Edward Jenner inoculating a child
For nearly two thousand years, smallpox was one of the major scourges of mankind. Today there are fewer than a dozen cases a year in Britain, and these seldom prove fatal.
It was a chance remark by a milkmaid that put Edward Jenner, born on May 17, 1749, on the track of his great discovery that people could be vaccinated against smallpox. While he was serving his medical apprenticeship, Jenner was consulted by a milkmaid about some spots on her skin: “It is not smallpox, that I do know, because I have had cowpox,” the girl told him. This made Jenner remember the tradition in his native county of Gloucestershire that people who had contracted cowpox from milking cows suffering from the disease were afterwards immune against smallpox.
In 1775, Jenner began a careful study of the relationship between animal cowpox and human smallpox. After experimenting on animals, he discovered that, if he took vaccine or extract from a cowpox sore and injected it into a human being, that person would be protected or vaccinated against smallpox.
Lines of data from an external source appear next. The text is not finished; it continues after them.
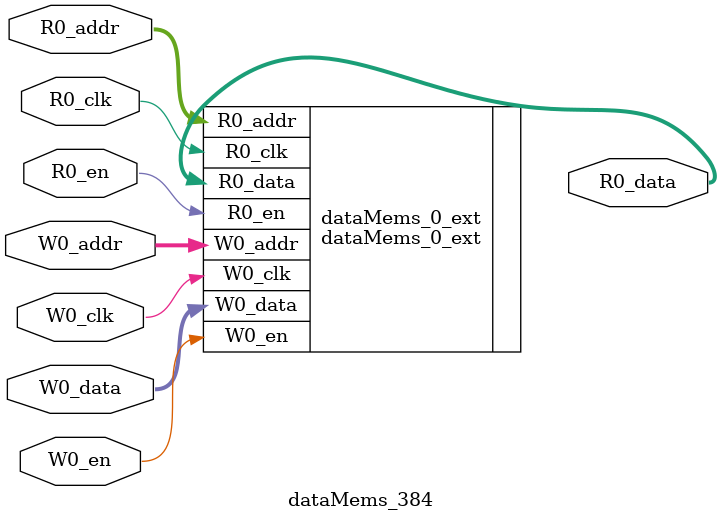
<source format=sv>
`ifndef RANDOMIZE
  `ifdef RANDOMIZE_REG_INIT
    `define RANDOMIZE
  `endif // RANDOMIZE_REG_INIT
`endif // not def RANDOMIZE
`ifndef RANDOMIZE
  `ifdef RANDOMIZE_MEM_INIT
    `define RANDOMIZE
  `endif // RANDOMIZE_MEM_INIT
`endif // not def RANDOMIZE

`ifndef RANDOM
  `define RANDOM $random
`endif // not def RANDOM

// Users can define 'PRINTF_COND' to add an extra gate to prints.
`ifndef PRINTF_COND_
  `ifdef PRINTF_COND
    `define PRINTF_COND_ (`PRINTF_COND)
  `else  // PRINTF_COND
    `define PRINTF_COND_ 1
  `endif // PRINTF_COND
`endif // not def PRINTF_COND_

// Users can define 'ASSERT_VERBOSE_COND' to add an extra gate to assert error printing.
`ifndef ASSERT_VERBOSE_COND_
  `ifdef ASSERT_VERBOSE_COND
    `define ASSERT_VERBOSE_COND_ (`ASSERT_VERBOSE_COND)
  `else  // ASSERT_VERBOSE_COND
    `define ASSERT_VERBOSE_COND_ 1
  `endif // ASSERT_VERBOSE_COND
`endif // not def ASSERT_VERBOSE_COND_

// Users can define 'STOP_COND' to add an extra gate to stop conditions.
`ifndef STOP_COND_
  `ifdef STOP_COND
    `define STOP_COND_ (`STOP_COND)
  `else  // STOP_COND
    `define STOP_COND_ 1
  `endif // STOP_COND
`endif // not def STOP_COND_

// Users can define INIT_RANDOM as general code that gets injected into the
// initializer block for modules with registers.
`ifndef INIT_RANDOM
  `define INIT_RANDOM
`endif // not def INIT_RANDOM

// If using random initialization, you can also define RANDOMIZE_DELAY to
// customize the delay used, otherwise 0.002 is used.
`ifndef RANDOMIZE_DELAY
  `define RANDOMIZE_DELAY 0.002
`endif // not def RANDOMIZE_DELAY

// Define INIT_RANDOM_PROLOG_ for use in our modules below.
`ifndef INIT_RANDOM_PROLOG_
  `ifdef RANDOMIZE
    `ifdef VERILATOR
      `define INIT_RANDOM_PROLOG_ `INIT_RANDOM
    `else  // VERILATOR
      `define INIT_RANDOM_PROLOG_ `INIT_RANDOM #`RANDOMIZE_DELAY begin end
    `endif // VERILATOR
  `else  // RANDOMIZE
    `define INIT_RANDOM_PROLOG_
  `endif // RANDOMIZE
`endif // not def INIT_RANDOM_PROLOG_

// Include register initializers in init blocks unless synthesis is set
`ifndef SYNTHESIS
  `ifndef ENABLE_INITIAL_REG_
    `define ENABLE_INITIAL_REG_
  `endif // not def ENABLE_INITIAL_REG_
`endif // not def SYNTHESIS

// Include rmemory initializers in init blocks unless synthesis is set
`ifndef SYNTHESIS
  `ifndef ENABLE_INITIAL_MEM_
    `define ENABLE_INITIAL_MEM_
  `endif // not def ENABLE_INITIAL_MEM_
`endif // not def SYNTHESIS

module dataMems_384(	// @[generators/ara/src/main/scala/UnsafeAXI4ToTL.scala:365:62]
  input  [4:0]  R0_addr,
  input         R0_en,
  input         R0_clk,
  output [66:0] R0_data,
  input  [4:0]  W0_addr,
  input         W0_en,
  input         W0_clk,
  input  [66:0] W0_data
);

  dataMems_0_ext dataMems_0_ext (	// @[generators/ara/src/main/scala/UnsafeAXI4ToTL.scala:365:62]
    .R0_addr (R0_addr),
    .R0_en   (R0_en),
    .R0_clk  (R0_clk),
    .R0_data (R0_data),
    .W0_addr (W0_addr),
    .W0_en   (W0_en),
    .W0_clk  (W0_clk),
    .W0_data (W0_data)
  );
endmodule


</source>
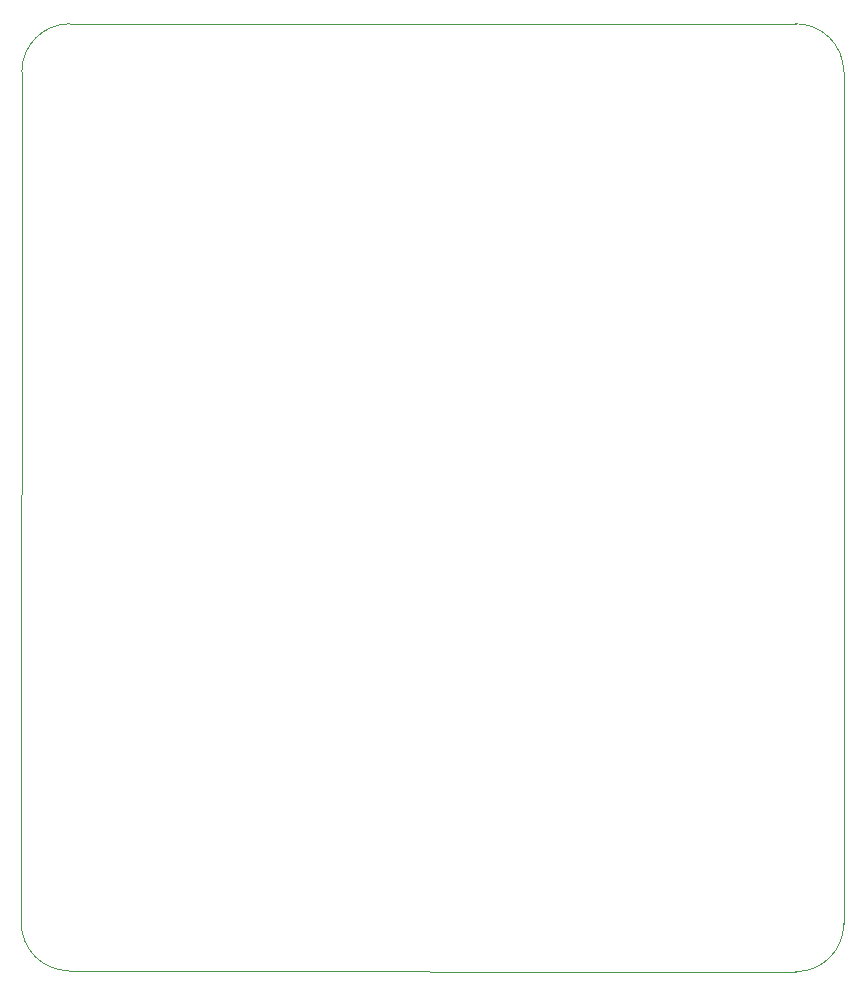
<source format=gm1>
G04 #@! TF.GenerationSoftware,KiCad,Pcbnew,(6.0.7)*
G04 #@! TF.CreationDate,2023-03-21T01:18:23-05:00*
G04 #@! TF.ProjectId,SignalStack_Board,5369676e-616c-4537-9461-636b5f426f61,rev?*
G04 #@! TF.SameCoordinates,Original*
G04 #@! TF.FileFunction,Profile,NP*
%FSLAX46Y46*%
G04 Gerber Fmt 4.6, Leading zero omitted, Abs format (unit mm)*
G04 Created by KiCad (PCBNEW (6.0.7)) date 2023-03-21 01:18:23*
%MOMM*%
%LPD*%
G01*
G04 APERTURE LIST*
G04 #@! TA.AperFunction,Profile*
%ADD10C,0.100000*%
G04 #@! TD*
G04 APERTURE END LIST*
D10*
X112347682Y-134159318D02*
X112398482Y-62106482D01*
X177927000Y-138303000D02*
X116411682Y-138223318D01*
X116462482Y-58042482D02*
G75*
G03*
X112398482Y-62106482I18J-4064018D01*
G01*
X116462482Y-58042482D02*
X177923518Y-58042482D01*
X112347682Y-134159318D02*
G75*
G03*
X116411682Y-138223318I4064018J18D01*
G01*
X181987518Y-62106482D02*
G75*
G03*
X177923518Y-58042482I-4064018J-18D01*
G01*
X177927000Y-138303000D02*
G75*
G03*
X181991000Y-134239000I0J4064000D01*
G01*
X181991000Y-134239000D02*
X181987518Y-62106482D01*
M02*

</source>
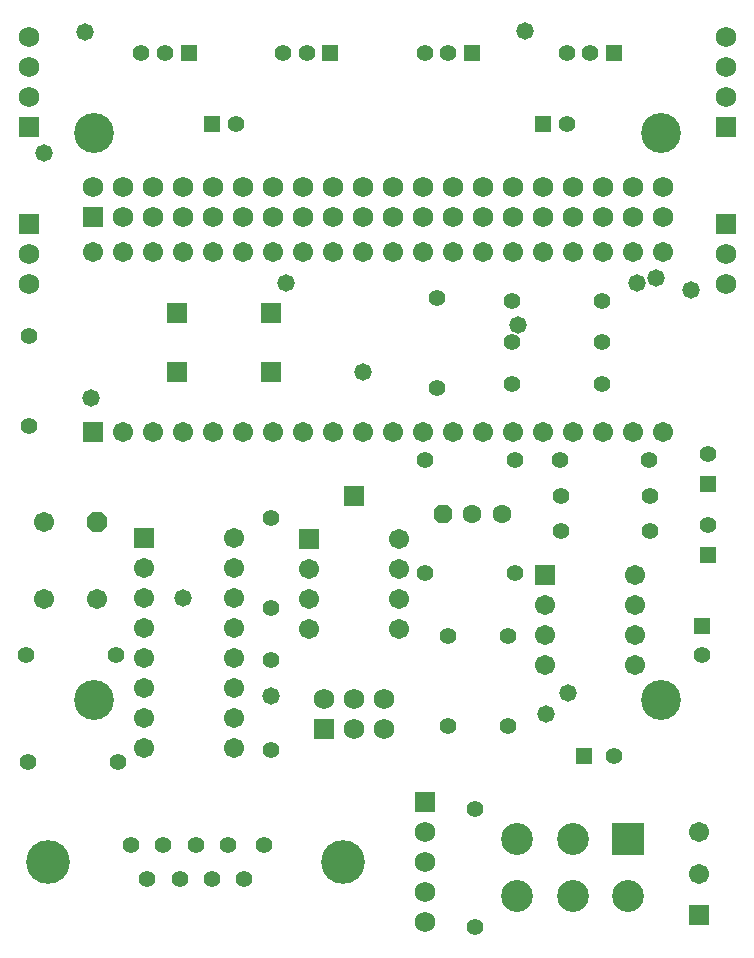
<source format=gbs>
%FSLAX23Y23*%
%MOMM*%
%SFA1B1*%

%IPPOS*%
%AMD165*
4,1,8,-0.850900,-0.353060,-0.353060,-0.850900,0.353060,-0.850900,0.850900,-0.353060,0.850900,0.353060,0.353060,0.850900,-0.353060,0.850900,-0.850900,0.353060,-0.850900,-0.353060,0.0*
%
%AMD168*
4,1,8,-0.332740,0.802640,-0.802640,0.332740,-0.802640,-0.332740,-0.332740,-0.802640,0.332740,-0.802640,0.802640,-0.332740,0.802640,0.332740,0.332740,0.802640,-0.332740,0.802640,0.0*
%
%ADD159R,1.703197X1.703197*%
%ADD160C,1.403197*%
%ADD161C,1.727197*%
%ADD162R,1.727197X1.727197*%
%ADD163R,1.403197X1.403197*%
%ADD164C,1.703197*%
G04~CAMADD=165~4~0.0~0.0~670.5~670.5~0.0~196.4~0~0.0~0.0~0.0~0.0~0~0.0~0.0~0.0~0.0~0~0.0~0.0~0.0~135.0~670.5~670.5*
%ADD165D165*%
%ADD166R,1.703197X1.703197*%
%ADD167C,1.703197*%
G04~CAMADD=168~4~0.0~0.0~631.2~631.2~0.0~184.9~0~0.0~0.0~0.0~0.0~0~0.0~0.0~0.0~0.0~0~0.0~0.0~0.0~45.0~631.2~631.2*
%ADD168D168*%
%ADD169C,1.603197*%
%ADD170C,3.703193*%
%ADD171C,2.703195*%
%ADD172R,2.703195X2.703195*%
%ADD173R,1.403197X1.403197*%
%ADD174R,1.703197X1.703197*%
%ADD175R,1.727197X1.727197*%
%ADD176C,3.378193*%
%ADD177C,1.473197*%
G54D159*
X124189Y112809D03*
X127999Y116499D03*
X120999Y126999D03*
Y131999D03*
X112999D03*
Y126999D03*
G54D160*
X100399Y93999D03*
X107999D03*
X107849Y102999D03*
X100249D03*
X109119Y86919D03*
X111859D03*
X110489Y84079D03*
X113229D03*
X114599Y86919D03*
X117339D03*
X118709Y84079D03*
X115969D03*
X120379Y86919D03*
X120999Y94999D03*
Y102599D03*
Y106999D03*
Y114599D03*
X133999Y109999D03*
X135999Y104599D03*
X140999D03*
X135999Y96999D03*
X140999D03*
X138249Y89999D03*
Y79999D03*
X149999Y94499D03*
X157499Y102999D03*
X157999Y113999D03*
Y119999D03*
X152999Y119499D03*
X153099Y116499D03*
Y113499D03*
X145399Y119499D03*
X145499Y116499D03*
Y113499D03*
X141599Y119499D03*
X141399Y125999D03*
Y129499D03*
Y132999D03*
X134999Y133249D03*
Y125649D03*
X133999Y119499D03*
X141599Y109999D03*
X148999Y125999D03*
Y129499D03*
Y132999D03*
X145999Y147999D03*
Y153999D03*
X147999D03*
X135999D03*
X133999D03*
X123999D03*
X121999D03*
X117999Y147999D03*
X111999Y153999D03*
X109999D03*
X100499Y129999D03*
Y122399D03*
G54D161*
X125459Y99269D03*
X127999D03*
Y96729D03*
X130539D03*
Y99269D03*
X133999Y88039D03*
Y85499D03*
Y82959D03*
Y80419D03*
X159499Y134459D03*
Y136999D03*
X154129Y142669D03*
X151589D03*
Y140129D03*
X154129D03*
X149049Y142669D03*
Y140129D03*
X146509Y142669D03*
Y140129D03*
X143969Y142669D03*
Y140129D03*
X141429Y142669D03*
X138889D03*
Y140129D03*
X141429D03*
X136349Y142669D03*
Y140129D03*
X133809Y142669D03*
Y140129D03*
X131269Y142669D03*
Y140129D03*
X128729Y142669D03*
X126189D03*
Y140129D03*
X128729D03*
X123649Y142669D03*
Y140129D03*
X121109Y142669D03*
Y140129D03*
X118569Y142669D03*
X116029D03*
Y140129D03*
X118569D03*
X113489Y142669D03*
Y140129D03*
X110949Y142669D03*
Y140129D03*
X108409Y142669D03*
Y140129D03*
X105869Y142669D03*
X100499Y136999D03*
Y134459D03*
Y150229D03*
Y152769D03*
Y155309D03*
X159499Y150229D03*
Y152769D03*
Y155309D03*
G54D162*
X133999Y90579D03*
X159499Y139539D03*
Y147689D03*
X100499D03*
Y139539D03*
G54D163*
X147499Y94499D03*
X143999Y147999D03*
X149999Y153999D03*
X137999D03*
X125999D03*
X115999Y147999D03*
X113999Y153999D03*
G54D164*
X106249Y107749D03*
X101749D03*
Y114249D03*
X108409Y121879D03*
X110949D03*
X113489D03*
X116029D03*
X118569D03*
X121109D03*
X123649D03*
X126189D03*
X128729D03*
X131269D03*
X133809D03*
X136349D03*
X138889D03*
X141429D03*
X143969D03*
X146509D03*
X149049D03*
X151589D03*
X154129D03*
Y137119D03*
X151589D03*
X149049D03*
X146509D03*
X143969D03*
X141429D03*
X138889D03*
X136349D03*
X133809D03*
X131269D03*
X128729D03*
X126189D03*
X123649D03*
X121109D03*
X118569D03*
X116029D03*
X113489D03*
X110949D03*
X108409D03*
X105869D03*
X124189Y110269D03*
Y107729D03*
Y105189D03*
X131809D03*
Y107729D03*
Y110269D03*
Y112809D03*
X157249Y87999D03*
Y84499D03*
G54D165*
X106249Y114249D03*
G54D166*
X110189Y112889D03*
X144189Y109809D03*
G54D167*
X110189Y95109D03*
Y97649D03*
Y100189D03*
Y102729D03*
Y105269D03*
Y107809D03*
Y110349D03*
X117809Y105269D03*
Y102729D03*
Y100189D03*
Y97649D03*
Y95109D03*
Y107809D03*
Y110349D03*
Y112889D03*
X144189Y102189D03*
Y104729D03*
Y107269D03*
X151809Y102189D03*
Y104729D03*
Y107269D03*
Y109809D03*
G54D168*
X135499Y114999D03*
G54D169*
X137999Y114999D03*
X140499D03*
G54D170*
X102099Y85499D03*
X127099D03*
G54D171*
X141799Y82584D03*
X146499D03*
X151199D03*
X146499Y87414D03*
X141799D03*
G54D172*
X151199Y87414D03*
G54D173*
X157499Y105499D03*
X157999Y111459D03*
Y117459D03*
G54D174*
X105869Y121879D03*
X157249Y80999D03*
G54D175*
X125459Y96729D03*
X105869Y140129D03*
G54D176*
X105999Y99199D03*
X153999D03*
Y147199D03*
X105999D03*
G54D177*
X113512Y107809D03*
X120999Y99571D03*
X144249Y97993D03*
X146076Y99826D03*
X128729Y126959D03*
X122249Y134499D03*
X105749Y124749D03*
X101749Y145499D03*
X105249Y155749D03*
X141909Y130987D03*
X151917Y134518D03*
X153542Y134950D03*
X156540Y133943D03*
X142499Y155828D03*
M02*
</source>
In 1796, he inoculated his first human patient, a young boy, with matter taken from the hand of a milkmaid suffering from cowpox. Some days later, he inoculated the boy with smallpox germs. As the doctor anticipated, the boy did not develop smallpox. Inoculation with cowpox virus had produced a definite degree of protection against smallpox.
The principle behind Jenner’s vaccination is still the same today, although the method is more simple and effective. When Jenner died in 1823, smallpox was almost wiped out in civilized countries.